Pruning is a standalone Service rather than a framework pipeline: it does not consume checkpoints from ingestion, it reads the already-committed state and deletes data below a retention floor. The shape mirrors the validator’s perpetual-store pruner (a periodic background task) more than the indexer framework’s per-pipeline prune hook — the deletions are data-driven (we walk transaction effects to retract superseded object versions) and the floor is a single value shared across every historical CF.

§What gets pruned

  • Per-transaction CFs (transactions, effects, events, tx_metadata_by_seq) — range-deleted over the pruned tx_seq range; the keys are contiguous big-endian tx_seq, so one range tombstone per CF clears the chunk.
  • Per-checkpoint CFs (checkpoint_summary, checkpoint_contents) — range-deleted over the pruned checkpoint range.
  • Digest reverse indexes (tx_seq_by_digest, checkpoint_seq_by_digest) — point-deleted; their keys are digests, so we collect them from the data being pruned (tx digests from each effects row, checkpoint digests from each summary) before deleting.
  • objects history — point-deleted, effects-driven: each pruned transaction’s modified_at_versions (superseded input versions) and all_tombstones (deleted / wrapped markers) are the exact (ObjectID, version) rows that are now dead. The latest live version is never an input to a pruned transaction, so it — and the greatest object_version_by_checkpoint entry that resolves to it — is preserved.
  • object_version_by_checkpoint — retracted in lockstep with objects history: the same effects-driven walk issues a per-object range delete clearing every checkpoint-pinned entry below the superseding transaction’s checkpoint, plus a point delete of the tombstone entry when the object was removed. The retained set mirrors the objects versions kept, so the index never points at a pruned version.
  • Ledger-history bitmaps (transaction_bitmap, event_bitmap) — not deleted directly; advancing the shared tx_seq_floor lets their compaction filters drop fully-pruned buckets. We force a compaction once the floor advances so the eviction is prompt rather than waiting for a natural sweep.

The live-set-bounded indexes (object_by_owner, object_by_type, balance, package_versions) and the tiny epochs CF are never pruned.

§Floor, retention, and safety

Retention is epoch-based: the retention_epochs most-recent epochs are retained, and the target floor is the start checkpoint of the oldest retained epoch.
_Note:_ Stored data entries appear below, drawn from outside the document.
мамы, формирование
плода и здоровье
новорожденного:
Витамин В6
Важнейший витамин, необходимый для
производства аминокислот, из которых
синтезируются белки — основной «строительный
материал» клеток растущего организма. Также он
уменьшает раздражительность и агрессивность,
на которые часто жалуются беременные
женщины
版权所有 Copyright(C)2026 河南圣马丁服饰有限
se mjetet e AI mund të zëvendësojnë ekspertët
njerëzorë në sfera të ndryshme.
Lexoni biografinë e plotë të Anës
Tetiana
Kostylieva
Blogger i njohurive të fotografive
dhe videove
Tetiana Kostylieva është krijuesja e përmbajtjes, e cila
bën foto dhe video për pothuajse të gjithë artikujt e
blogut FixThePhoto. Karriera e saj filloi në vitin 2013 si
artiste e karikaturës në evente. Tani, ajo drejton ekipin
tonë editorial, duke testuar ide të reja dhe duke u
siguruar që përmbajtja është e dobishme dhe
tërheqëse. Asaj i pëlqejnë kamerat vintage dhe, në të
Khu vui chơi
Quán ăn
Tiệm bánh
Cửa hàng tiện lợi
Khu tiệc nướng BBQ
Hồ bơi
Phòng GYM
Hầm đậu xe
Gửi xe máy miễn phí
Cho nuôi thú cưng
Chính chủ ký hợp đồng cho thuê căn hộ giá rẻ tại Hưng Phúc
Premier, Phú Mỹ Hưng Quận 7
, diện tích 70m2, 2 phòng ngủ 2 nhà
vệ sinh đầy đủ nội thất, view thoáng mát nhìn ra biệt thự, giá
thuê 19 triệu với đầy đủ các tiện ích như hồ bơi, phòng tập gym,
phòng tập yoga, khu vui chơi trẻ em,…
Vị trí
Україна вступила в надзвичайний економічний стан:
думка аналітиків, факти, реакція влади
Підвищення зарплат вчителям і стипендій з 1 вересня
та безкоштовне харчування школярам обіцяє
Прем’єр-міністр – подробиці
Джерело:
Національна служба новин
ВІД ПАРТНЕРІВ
The floor is then clamped so it never advances past the oldest in-memory snapshot’s checkpoint: point and range deletes are already invisible to a snapshot (RocksDB pins the data a live snapshot references), but the bitmap compaction filter physically removes buckets irrespective of snapshots, so the clamp keeps every live snapshot’s advertised available range valid even under an aggressively small retention.

Each tick advances the floor toward that target by at most max_checkpoints_per_tick checkpoints (in max_chunk_checkpoints atomic chunks), so a large backlog — for example when pruning is first enabled on an old database — drains across many ticks rather than one long blocking pass. The floor converges to the target over subsequent ticks.

§Ordering and crash-safety

Each chunk stages all of its deletes plus the new PruningWatermarks row into one atomic batch, commits, and only then advances the in-memory bitmap floor. Because the watermark row lives in the same batch as the deletes, a crash either loses the whole chunk (re-pruned next run) or commits it wholesale; there is no partial-delete-without-watermark state. Range and point deletes are idempotent, so a re-run is harmless.

Structs§

PrunerMetrics
Prometheus metrics for the pruner.

Functions§

prune_history_cohort
Prune the embedded fullnode’s history cohort up to a floor supplied by the validator’s perpetual-store pruner.
start_pruner
Start the background pruner as a Service.